- WORK INSTRUCTIONS
What is needed is a single figure: how many lines of the records below contain the word "金属製品".

——————————

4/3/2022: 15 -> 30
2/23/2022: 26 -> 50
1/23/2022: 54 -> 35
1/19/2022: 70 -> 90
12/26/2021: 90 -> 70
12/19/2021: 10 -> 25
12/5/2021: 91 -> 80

——————————

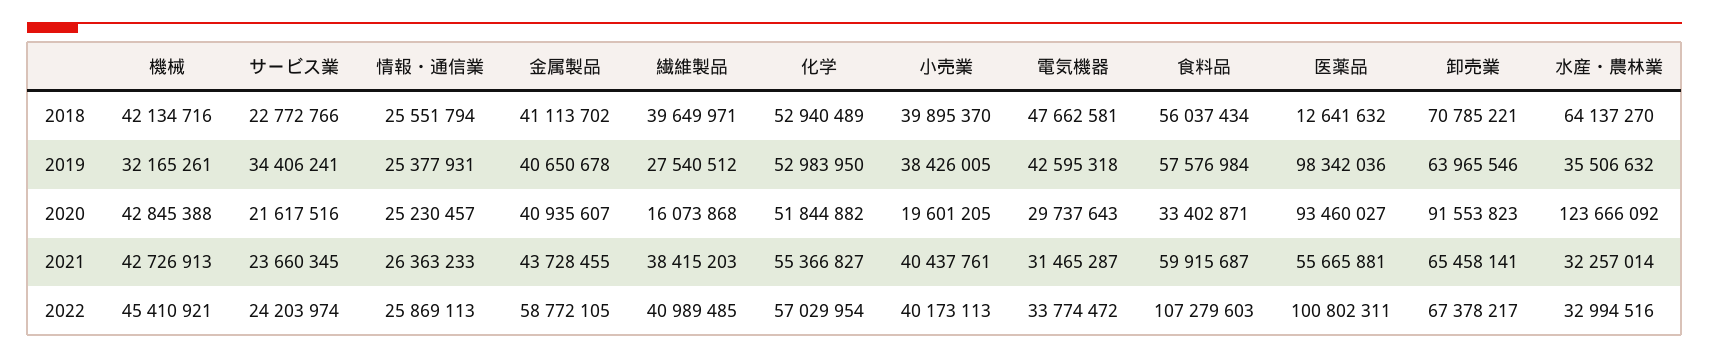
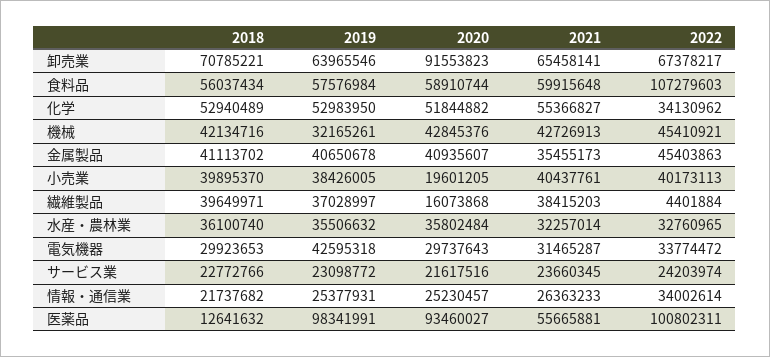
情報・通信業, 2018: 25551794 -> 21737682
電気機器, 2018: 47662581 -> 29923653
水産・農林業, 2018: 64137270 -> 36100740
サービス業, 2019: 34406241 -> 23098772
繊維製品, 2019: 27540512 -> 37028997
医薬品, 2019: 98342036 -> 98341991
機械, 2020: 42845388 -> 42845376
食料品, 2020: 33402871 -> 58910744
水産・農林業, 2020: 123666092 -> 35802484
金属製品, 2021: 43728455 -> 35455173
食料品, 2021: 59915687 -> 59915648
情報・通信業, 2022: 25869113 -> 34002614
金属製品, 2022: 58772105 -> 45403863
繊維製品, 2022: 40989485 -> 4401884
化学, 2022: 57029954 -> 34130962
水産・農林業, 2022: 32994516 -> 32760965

——————————

- RESPONSE TO THIS EXERCISE
2